CHINAHOY

28-February-2014

Yu Hong : Montrer le temps qui passe dans ses peintures

 

Yu Hong.

 

JON BURRIS*

La carrière de Yu Hong en tant qu'artiste est remarquable à plus d'un titre, étant partie prenante du développement du mouvement de l'art contemporain dans la Chine de l'après Révolution culturelle. Née en 1966, elle fait partie de ceux qui seront connus plus tard comme la nouvelle génération d'artistes qui étudièrent à l'Académie centrale des beaux-Arts de Chine en 1984. Elle fut donc témoin du mouvement de la Nouvelle Vague en 1985 et de la controversée « Exposition de l'Avant-Garde chinoise » de 1989. Au début des années 90, son mari, le peintre Liu Xiaodong, et elle étaient camarades de classes, et amis avec des réalisateurs de film de la sixième génération comme Wang Xiaoshuai qui les a filmés dans son documentaire Vie d'hiver et de printemps qui montre les difficultés de deux étudiants en art. Immédiatement après avoir été diplômée, en 1995, les créations de Hong ont été largement exposées et elle a rapidement été identifiée comme une des peintres du mouvement Nouveau Réalisme alors que d'autres artistes de sa génération en étaient encore à expérimenter dans les genres réalisme cynique et pop art politique. Peut-être plus important encore, elle est devenue professeure à l'Académie centrale des beaux-arts et ses caractéristiques et son talent ont été représentatifs d'une nouvelle génération de professeurs qui ont fait évoluer l'orientation portée depuis de longues années sur l'idéologie réaliste socialiste vers une peinture plus détendue laissant place à une grande interprétation personnelle.

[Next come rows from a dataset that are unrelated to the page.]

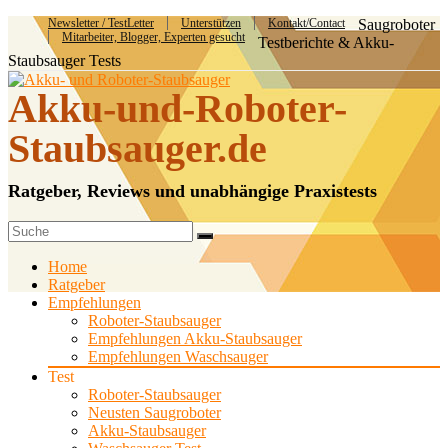
Newsletter / TestLetter
Unterstützen
Kontakt/Contact
Saugroboter
Mitarbeiter, Blogger, Experten gesucht
Testberichte & Akku-
Staubsauger Tests
Akku-und-Roboter-
Staubsauger.de
Ratgeber, Reviews und unabhängige Praxistests
Home
Ratgeber
Empfehlungen
Roboter-Staubsauger
Empfehlungen Akku-Staubsauger
Empfehlungen Waschsauger
Test
Roboter-Staubsauger
Neusten Saugroboter
Akku-Staubsauger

Dans les œuvres de Yu Hong, on peut voir une lente mais certaine maturation de son travail que les autres artistes de son âge ne semblent pas avoir eue. Essayant d'avoir une idée sur la place qu'elle pense avoir sur la scène de l'art contemporain chinois, je lui ai récemment demandé comment elle jugeait l'évolution de ses travaux depuis notre première rencontre à l'Académie centrale des beaux-arts en 1995. « Au début, le thème de mes peintures était la découverte de moi-même. Mon style n'a pas évolué tant que ça au cours des 15 dernières années mais l'histoire a changée. Je suis maintenant plus intéressée par la vie des gens autour de moi. Mon art a été une réponse à tout ce dont j'ai fait l'expérience jour après jour, et mon jugement sur ce qui est important a changé en vieillissant. J'immortalise ma vie au fur et à mesure de son déroulement et cela inclut ma famille et mes amis. » L'art de Yu Hong traite de la simplicité et de l'honnêteté de la vie quotidienne. Néanmoins, ses peintures ne sont pas des stéréotypes. Le développement de son esthétisme a été une catharsis. Ses premières peintures avaient comme sujet sa vie, elles représentaient son mariage, sa grossesse, et sa fille qui est née en 1994. Depuis cette époque, elle peint un autoportrait et un portrait de sa fille tous les ans pour montrer le temps qui passe.

 

Ladder to the sky, œuvre réalisée en 2008.

 

Entre 1999 et 2008, elle a créé une série très forte de 50 « peintures liées » qui montrait le contraste entre sa propre enfance et adolescence et celle de sa fille, complétée par des images et des photographies d'époque pour construire un récit narratif de l'époque à laquelle elle a vécu. En 2008, Hong a commencé à travailler sur deux séries monumentales de toiles se référant à l'art traditionnel chinois ainsi qu'à des travaux religieux classiques. Pour Ladder to the Sky, réalisée en 2008, elle s'est inspirée de Ladder of Divine Ascent, une icône du XIIe siècle du monastère Sainte Catherine, sur le Mont Sinaï, (en Egypte) représentant des moines accédant au Paradis. Pour Romance of Spring, réalisée en 2008, son modèle a été le tableau de la dynastie des Tang The Court Ladies Preparing Newly Woven Silk. Ces deux tableaux ont été revisités en représentant des amis à la place des figures historiques d'origine. À propos de ces travaux-là, Hong dit « dans ces peintures, je combine le traditionnel et le moderne de manière stylistique. Ma façon de voir les choses est asiatique mais la condition humaine est universelle, donc mes thèmes sont universels. C'est naturel de comprendre cela avec le temps. » Je pense que Hong est en train de créer un Nouveau Classicisme avec ses travaux. Le temps nous le dira.

*JON BURRIS, photographe et auteur de renom, a écrit sept livres à propos de la photographie et de l'art contemporain. Ses propres photographies font partie de collections privées et institutionnelles dans le monde entier.